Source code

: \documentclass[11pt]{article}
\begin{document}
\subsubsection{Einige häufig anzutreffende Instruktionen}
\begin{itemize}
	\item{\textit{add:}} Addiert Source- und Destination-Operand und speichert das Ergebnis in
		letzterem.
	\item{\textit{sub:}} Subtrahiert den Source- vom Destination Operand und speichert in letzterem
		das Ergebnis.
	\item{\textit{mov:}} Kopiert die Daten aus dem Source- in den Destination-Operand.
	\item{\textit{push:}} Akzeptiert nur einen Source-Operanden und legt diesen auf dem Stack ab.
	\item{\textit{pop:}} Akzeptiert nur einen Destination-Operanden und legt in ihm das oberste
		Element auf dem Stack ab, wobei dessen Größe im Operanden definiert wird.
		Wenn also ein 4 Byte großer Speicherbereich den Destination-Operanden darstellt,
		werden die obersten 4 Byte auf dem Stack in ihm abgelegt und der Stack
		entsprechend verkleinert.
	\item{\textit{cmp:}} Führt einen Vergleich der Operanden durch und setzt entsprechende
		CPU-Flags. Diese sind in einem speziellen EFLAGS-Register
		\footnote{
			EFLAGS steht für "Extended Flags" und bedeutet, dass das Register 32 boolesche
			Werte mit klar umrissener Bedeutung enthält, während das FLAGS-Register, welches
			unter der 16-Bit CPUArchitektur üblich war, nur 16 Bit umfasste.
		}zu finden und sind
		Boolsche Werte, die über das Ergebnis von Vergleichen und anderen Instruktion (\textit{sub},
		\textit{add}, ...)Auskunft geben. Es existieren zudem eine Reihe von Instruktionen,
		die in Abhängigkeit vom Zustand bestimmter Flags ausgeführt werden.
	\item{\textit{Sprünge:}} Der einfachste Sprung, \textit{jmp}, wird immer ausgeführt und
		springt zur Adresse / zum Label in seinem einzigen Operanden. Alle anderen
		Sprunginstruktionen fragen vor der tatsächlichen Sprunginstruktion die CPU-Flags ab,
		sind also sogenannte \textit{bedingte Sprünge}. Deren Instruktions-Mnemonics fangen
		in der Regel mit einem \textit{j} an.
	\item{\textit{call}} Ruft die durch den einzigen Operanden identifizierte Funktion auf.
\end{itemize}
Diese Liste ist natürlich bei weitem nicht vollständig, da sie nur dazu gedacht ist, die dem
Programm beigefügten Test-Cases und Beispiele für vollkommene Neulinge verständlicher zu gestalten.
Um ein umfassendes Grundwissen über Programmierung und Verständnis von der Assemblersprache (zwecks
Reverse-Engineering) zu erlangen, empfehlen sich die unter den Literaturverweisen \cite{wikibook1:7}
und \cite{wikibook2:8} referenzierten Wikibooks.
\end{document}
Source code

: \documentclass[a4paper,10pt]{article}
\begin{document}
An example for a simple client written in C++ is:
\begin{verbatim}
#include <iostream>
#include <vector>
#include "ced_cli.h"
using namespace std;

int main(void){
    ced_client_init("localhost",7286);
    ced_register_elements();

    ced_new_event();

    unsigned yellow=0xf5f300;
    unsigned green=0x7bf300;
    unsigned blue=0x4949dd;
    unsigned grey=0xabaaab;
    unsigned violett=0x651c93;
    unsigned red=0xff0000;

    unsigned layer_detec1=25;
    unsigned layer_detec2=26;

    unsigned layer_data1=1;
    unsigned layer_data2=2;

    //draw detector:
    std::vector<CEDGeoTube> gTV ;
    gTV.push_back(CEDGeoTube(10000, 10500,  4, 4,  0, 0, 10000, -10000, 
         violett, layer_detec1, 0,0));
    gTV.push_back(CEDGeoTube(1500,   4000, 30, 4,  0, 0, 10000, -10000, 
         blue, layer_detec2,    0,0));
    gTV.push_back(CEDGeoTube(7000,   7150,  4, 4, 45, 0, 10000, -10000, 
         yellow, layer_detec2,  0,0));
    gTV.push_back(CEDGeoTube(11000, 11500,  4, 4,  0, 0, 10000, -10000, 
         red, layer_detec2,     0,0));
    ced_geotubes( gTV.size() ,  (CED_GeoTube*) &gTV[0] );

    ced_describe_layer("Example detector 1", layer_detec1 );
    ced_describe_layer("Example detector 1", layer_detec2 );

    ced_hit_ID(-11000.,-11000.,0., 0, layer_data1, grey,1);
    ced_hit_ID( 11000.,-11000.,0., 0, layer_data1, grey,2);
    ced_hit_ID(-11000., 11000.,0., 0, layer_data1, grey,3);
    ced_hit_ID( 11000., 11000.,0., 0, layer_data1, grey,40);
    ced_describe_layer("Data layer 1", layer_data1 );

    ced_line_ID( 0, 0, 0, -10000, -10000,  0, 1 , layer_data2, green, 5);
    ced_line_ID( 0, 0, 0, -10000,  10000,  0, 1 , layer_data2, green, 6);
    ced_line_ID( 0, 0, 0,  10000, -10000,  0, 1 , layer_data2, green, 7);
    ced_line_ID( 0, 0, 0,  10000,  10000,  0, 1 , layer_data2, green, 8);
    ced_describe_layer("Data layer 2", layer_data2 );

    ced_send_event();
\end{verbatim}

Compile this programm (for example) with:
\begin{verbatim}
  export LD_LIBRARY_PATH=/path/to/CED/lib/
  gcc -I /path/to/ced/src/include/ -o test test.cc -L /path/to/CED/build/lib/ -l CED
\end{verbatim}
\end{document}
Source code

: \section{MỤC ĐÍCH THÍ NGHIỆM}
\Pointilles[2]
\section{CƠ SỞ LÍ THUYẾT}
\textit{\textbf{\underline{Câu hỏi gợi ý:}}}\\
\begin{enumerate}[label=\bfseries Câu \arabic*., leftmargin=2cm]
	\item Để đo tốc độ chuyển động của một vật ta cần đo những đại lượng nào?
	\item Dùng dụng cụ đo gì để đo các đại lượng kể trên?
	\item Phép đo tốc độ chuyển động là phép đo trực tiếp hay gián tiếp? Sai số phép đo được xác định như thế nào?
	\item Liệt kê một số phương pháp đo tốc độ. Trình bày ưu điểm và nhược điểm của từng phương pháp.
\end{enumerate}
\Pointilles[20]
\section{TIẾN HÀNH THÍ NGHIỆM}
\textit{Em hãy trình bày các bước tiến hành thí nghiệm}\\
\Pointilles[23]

→ **Task to complete**
Read through the data above. Report each line that has the word "động".

→ **Response to the task**
	\item Để đo tốc độ chuyển động của một vật ta cần đo những đại lượng nào?
	\item Phép đo tốc độ chuyển động là phép đo trực tiếp hay gián tiếp? Sai số phép đo được xác định như thế nào?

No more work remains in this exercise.